I didn’t grow up in this town. As a child, coming to the Capitol City was a treat. I remember, even then, marveling at the array of bluffs surrounding the buildings, a town nestled within its own protective wall, built ages ago by the river as it cut through to create what is now miles of lush green farmland.
And the city had a sound to me, a jazzy sound. As a pre-teen, I’d walk behind my dad as we made our way downtown to a local restaurant, the sun setting behind historical stone buildings, casting long shadows on busy sidewalks.
The best treats were the field trips we took every now and then from our rural town to a city that seemed like a metropolis to a tiny kid like me. We’d go to the local conservation center, walk the many trails, before heading to the air conditioned building to watch a movie on the big screen and make faces at the wild turkeys pecking at the stream beyond the large windows. Finally, we’d have brown bag lunches on the sidewalk beside the bus, and I remember this moment. I remember sitting there with my sandwich and thinking that this was one of the best places in the world.
Today I live here, in the town labeled as “The Most Beautiful Small Town in America” by Rand McNally, and I am not kidding you guys, I am awed every morning on the way to taking my daughter to school, at the many layers of bluffs fading into the morning mist that rises from the river. This place is my home. I freaking live here!
Now if it would just cool down for autumn. Then I could get really excited.
This town is where my art career began. I was in my first show at the Capital Arts Gallery, when I still couldn’t believe my art was any good, but I sheepishly entered anyway. I won an honorable mention in that show, and still I couldn’t believe it. One year later and I’m the featured artist in their latest exhibition, with fourteen pieces carefully framed and hung on the wall. I’m to give a talk during the reception, about my career and my process, maybe provide a demo and sell a few prints. And still I can’t believe it. Cue the impostor syndrome, am I right?

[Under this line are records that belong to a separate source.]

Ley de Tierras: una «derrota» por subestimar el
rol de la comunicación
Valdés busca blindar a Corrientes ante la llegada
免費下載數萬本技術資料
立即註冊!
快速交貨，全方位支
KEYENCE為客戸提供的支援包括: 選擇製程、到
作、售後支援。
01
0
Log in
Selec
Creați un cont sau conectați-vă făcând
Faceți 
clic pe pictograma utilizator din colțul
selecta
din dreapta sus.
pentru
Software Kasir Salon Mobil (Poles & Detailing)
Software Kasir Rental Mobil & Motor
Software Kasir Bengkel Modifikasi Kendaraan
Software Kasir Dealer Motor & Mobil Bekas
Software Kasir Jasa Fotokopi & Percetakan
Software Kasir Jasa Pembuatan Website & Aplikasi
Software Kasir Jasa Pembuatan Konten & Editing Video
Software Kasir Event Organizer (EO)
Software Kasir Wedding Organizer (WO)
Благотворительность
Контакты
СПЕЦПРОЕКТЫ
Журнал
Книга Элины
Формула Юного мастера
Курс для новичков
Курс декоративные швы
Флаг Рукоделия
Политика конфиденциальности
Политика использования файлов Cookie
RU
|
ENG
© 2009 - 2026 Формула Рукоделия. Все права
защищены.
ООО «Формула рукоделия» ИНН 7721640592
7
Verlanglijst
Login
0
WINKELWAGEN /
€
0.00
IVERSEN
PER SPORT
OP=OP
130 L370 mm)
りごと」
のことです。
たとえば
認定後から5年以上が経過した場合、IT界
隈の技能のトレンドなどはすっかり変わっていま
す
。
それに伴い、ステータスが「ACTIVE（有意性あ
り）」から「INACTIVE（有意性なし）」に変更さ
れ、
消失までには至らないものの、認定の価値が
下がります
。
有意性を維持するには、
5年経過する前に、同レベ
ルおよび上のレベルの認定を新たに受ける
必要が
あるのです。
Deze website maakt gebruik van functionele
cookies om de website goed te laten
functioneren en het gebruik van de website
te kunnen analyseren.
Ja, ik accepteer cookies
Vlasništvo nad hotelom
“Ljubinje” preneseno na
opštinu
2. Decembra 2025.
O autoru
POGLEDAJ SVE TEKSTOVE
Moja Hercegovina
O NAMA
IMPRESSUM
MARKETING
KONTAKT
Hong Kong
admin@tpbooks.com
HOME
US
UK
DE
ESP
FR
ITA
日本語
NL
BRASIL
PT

This town is also where I painted live during my first Porchfest, on a beautiful street that is now in shambles because of a May tornado. Every time I drive downtown, my heart hurts. They don’t tell you how long the cleanup really takes. They don’t tell you that even four months later, the roofs are still covered in blue tarps to keep out the rain, the bricks are still in piles on the sides of the road, and the people are still mourning the loss of their livelihood. And people like me, who are only a couple of miles from the chaos, are still counting their blessings.
I’ve been in the Missouri State Fair two times now because of the roots I’ve taken here in Jefferson City, because of the friends I’ve made, and the mentors I’ve gained. I’m insanely thankful to everyone who has pushed me along, who has given me both critiques and compliments, to my Twinkie who has given me so much mentoring I now have the confidence to do some of this on my own.
But what about that place, that local conservation center I loved so much as a kid?
Runge Nature Center is about a ten minute drive from where I live. We have been taking our daughter there since she was a newborn, walking the trails, finding rocks, searching for arrowheads in the creeks, and making more faces at the wild turkeys. And just a few weeks ago, I finished matting, framing, and wiring twenty-five pieces for a solo show in the same building we’d watch those movies on the big screen–the big screen which still plays nature movies on Saturdays–in the same hall as the room where they hold puppet shows, the same hall as the library with the big snake in a glass terrarium.
I honestly couldn’t ask for a better place to have my first solo exhibition. My art has always been about nature, about its need for our help in its preservation, about its deep roots that we pretend to know everything about and yet have only grasped the bud at the very surface.
But seriously? A solo exhibition? I still can’t believe it.
There is another artist in a different area of the building holding her own solo exhibition. Not sure if it’s her first, but she has some awesome work! So congrats to her. And I suppose I can pat my own self on the back too. Because, well, I worked hard to get here. It’s hard to tell myself that, but after listening to a ton of podcasts I know I’m not the only artist who deals with that inner critic whispering things like well…maybe you’ve just gotten lucky.
I am lucky, though, lucky to live in this town with the inspiring hills and the rolling river that sometimes gets a little overexcited and creeps over the main roads, with the awesome people who have come together to form their own little art community, and have invited me into it. Before my friends, I didn’t know how to wire a painting. Without one of my best friends helping me hang this show, I wouldn’t have been able to get each piece in its best light.
So even though these are my paintings on the wall, it isn’t just my hard work that got them there. And maybe this will be the only solo exhibition I ever get, or maybe it’s only the first of many. All I know is I never ever want to forget what it means to be displayed here in the local conservation center, in this little town-city that I call home.
My artwork will be displayed at Runge during September and October. If you’re in the neighborhood, come check it out! And don’t forget to make some faces at the turkeys.